The health department reported 1,198 new COVID-19 cases in the state Friday evening, 374 of them in Kolkata. 26 people died in the last 24 hours in the state, raising the death count to 880.

At the same time, As much as 73 per cent of COVID-19 beds in government hospitals were vacant but in private hospitals, only 14 per cent beds were empty. In number terms, government hospitals have 10830 beds and, 7904 vacant. Private hospitals have 1,423 beds, 206 are vacant

What is more - of 33 private hospitals, 14 on Friday did not have a single vacant bed.

"Last night only 191 beds were available. Why this is happening? Somehow they don't have confidence in the government. They should have. Government doctors are excellent but somehow there is lack of confidence in government set up," Dr Koushik Lahiri of the West Bengal Doctors Forum said.

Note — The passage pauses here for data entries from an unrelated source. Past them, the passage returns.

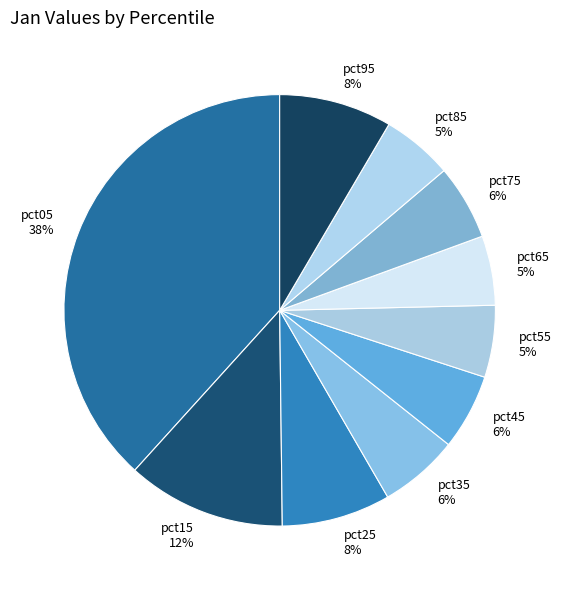

How many segments does this pie chart have?

10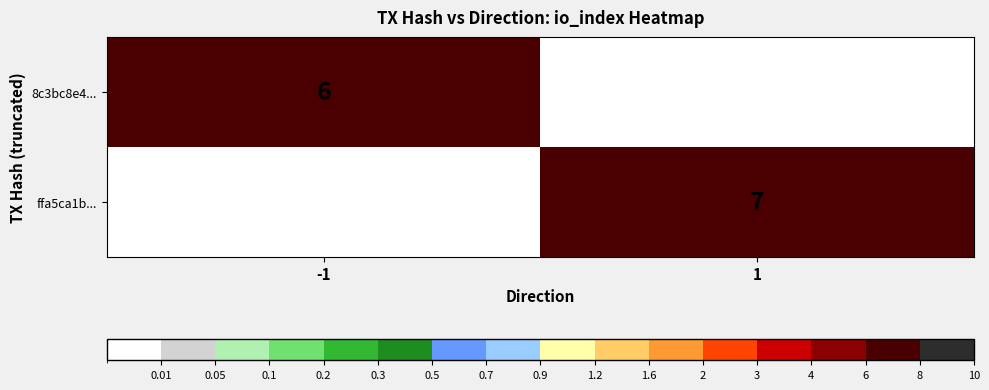

The ffa5ca1b... series shows 4 at 1. True or false?

False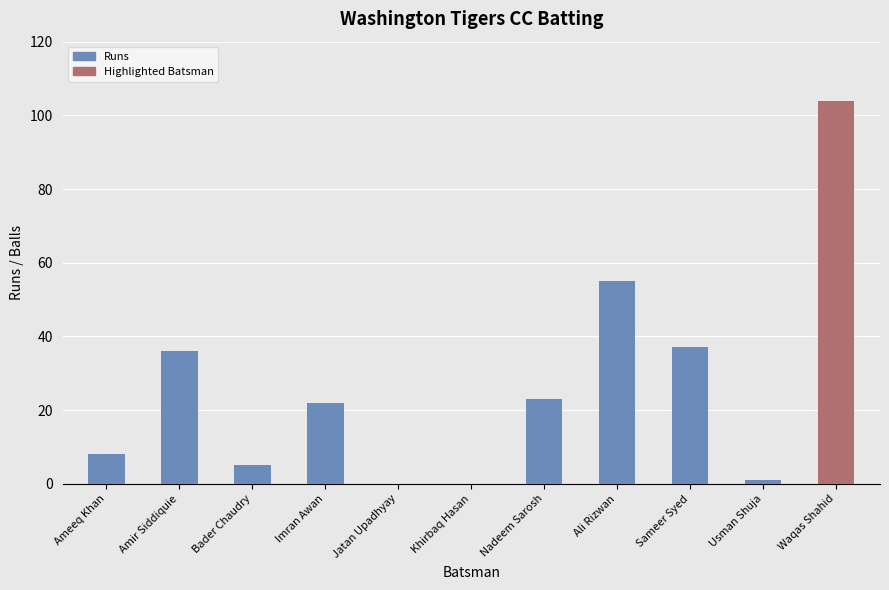

What is the sum of all values?

291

According to a Kolkata Municipal Corporation study, Dr Lahiri said 85 per cent cases in Kolkata are from upper income homes in high-rise buildings from where patients tend to go for private healthcare. Slums are contributing 15 per cent cases and they go to government hospitals, he said.

Sources in the government say the problem was that asymptomatic patients are crowding hospital beds when they could be in home quarantine. An effort is apparently on to expedite their discharge.

Till then, patients in need may be in for harrowing times. And deal with the fact that the state has 948 ICU beds and 395 ventilators in total.

"The number of ventilators is definitely low. Something the government couldn't fix despite repeated requests from doctors' organisations," Dr Lahiri said.